Samuel Morales is an Amnesty International prisoner of conscience and has support from a number of advocacy groups. He looked healthy and appeared to be in good spirits. When Vera and I introduced ourselves, we shared that we were former SOAW prisoners of conscience. Samuel nodded and smiled, knowingly. “I have been to the vigil at the School of the Americas,” he said. Though our sentences and situations were in no way comparable, we sensed a bond. He referred to us as presos politicos. Political prisoners.
As we sat there, Samuel conducted a teach-in about solidarity, activism and the development work he wants to continue back in Arauca. We hung on his every word, impressed and uplifted, but without pens or paper to take notes. We could only carry what was etched on our hearts. As we left, some of us were in tears, but tried to sing a verse of “Courage, brother, you do not walk alone.” He gave us address labels cut from his support mail and embraced each of us at the metal bar door. “Adios, madrecita,” he said to me. Goodbye, little mother.
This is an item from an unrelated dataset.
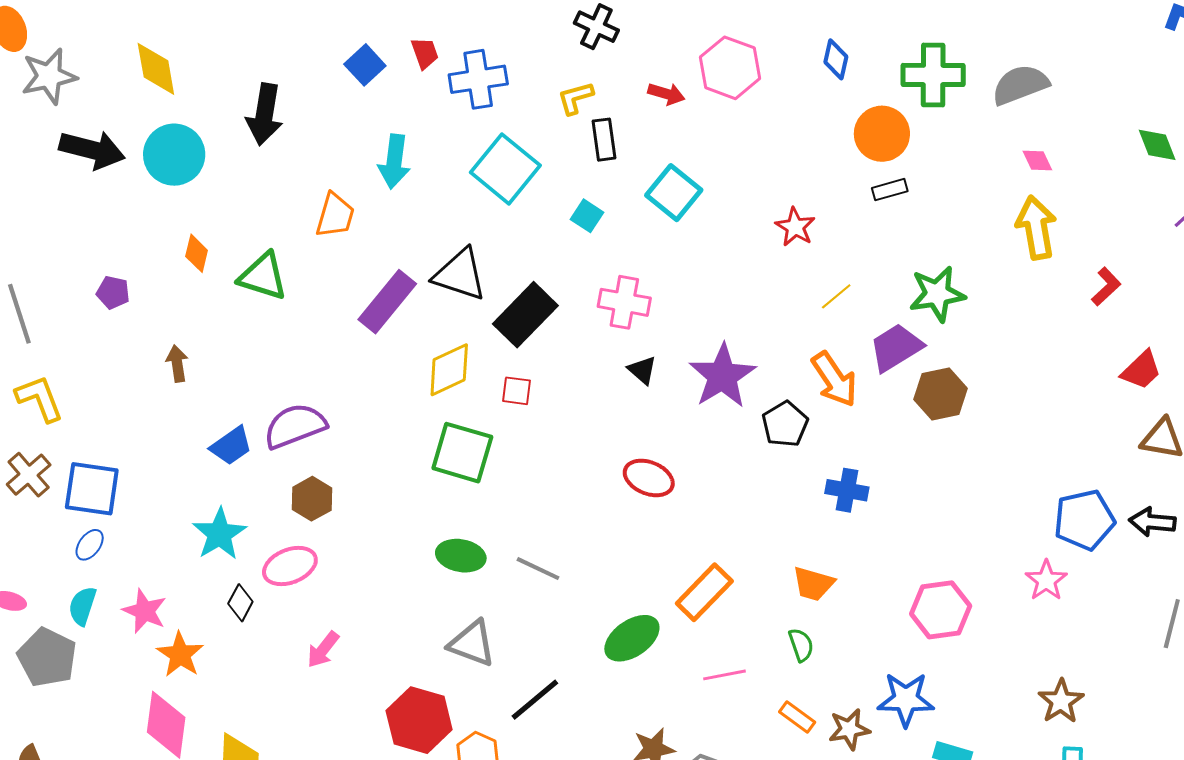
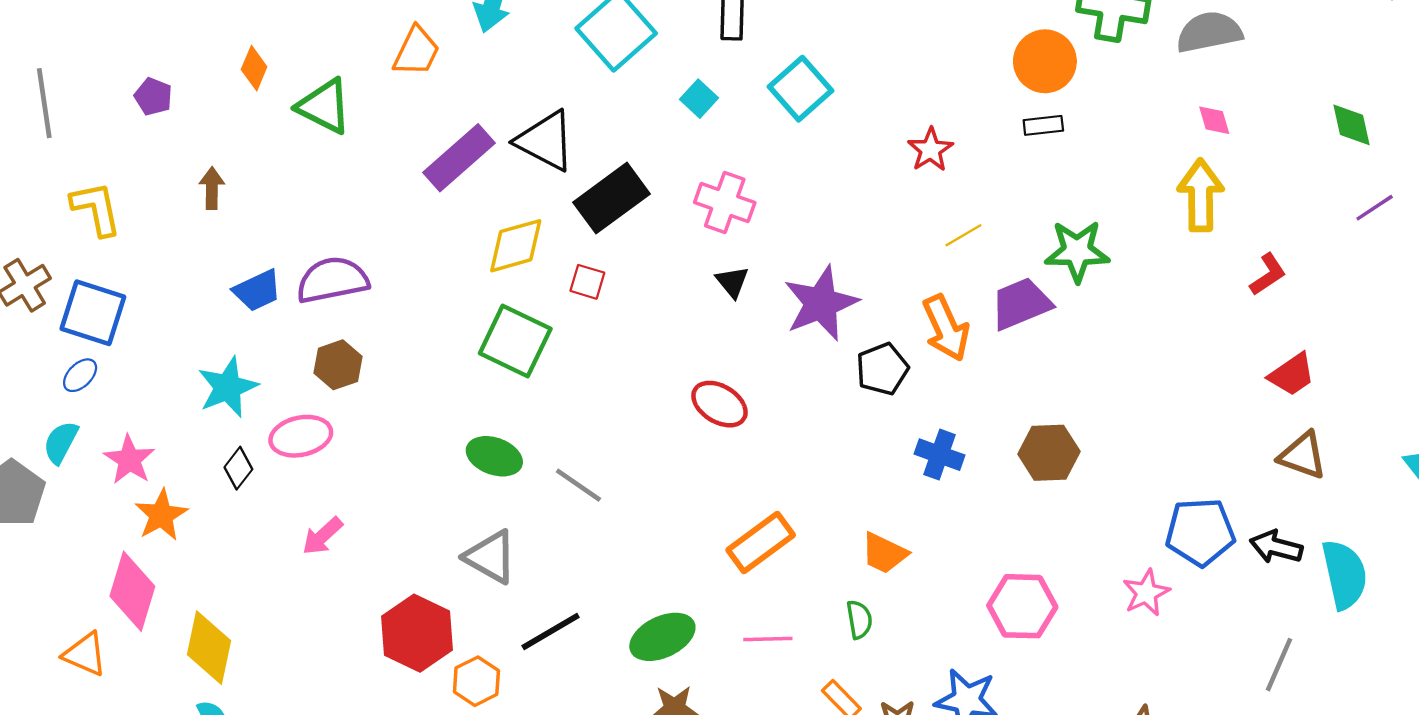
brown hexagon: (941, 394) -> (1049, 453), moved
yellow L-shape: (40, 398) -> (96, 209), moved
green ellipse: (632, 638) -> (662, 637), moved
As is so often the case in solidarity work, in the darkest places, the brightest lights appear. Everyone we met in Colombia made a deep impression, from union members to peasant farmers, from lawyers to flower industry workers, from the Mennonite pastor who prepared our meals to the woman who asked us to help find her missing 12- year-old son.
Vera’s hero, William Mendoza, the SINALTRAINAL unionist leader, ended his presentation to us by paraphrasing a quote by Martin Luther King, Jr. “Like King, I don’t worry about the bad people who do bad things. I worry about the good people who don’t do anything,” he said. ” I think you are good people and that you will do good things.”
We all took in what we heard and felt humbled. How do Colombians keep going with so much pain, so much despair? Amanda Martin, the Witness for Peace international team co-leader, shared her theory about the capacity for pain and the capacity for joy, rather like an index one can measure. From her experience, the people of Colombia who have suffered such tremendous pain throughout their violent history also have an amazing ability to find the joy in every situation. “The more pain,” she said, “the more joy when it’s possible.”
Such as dancing all night in the middle of a civil war? Hector said I would have a great time, and I did. I personally didn’t dance all night, but many of our beautiful, young delegation members had the energy to stay up and party. Makes me smile. May we all keep on the solidarity road, dancing when we can, crying when we must. It’s fundamental.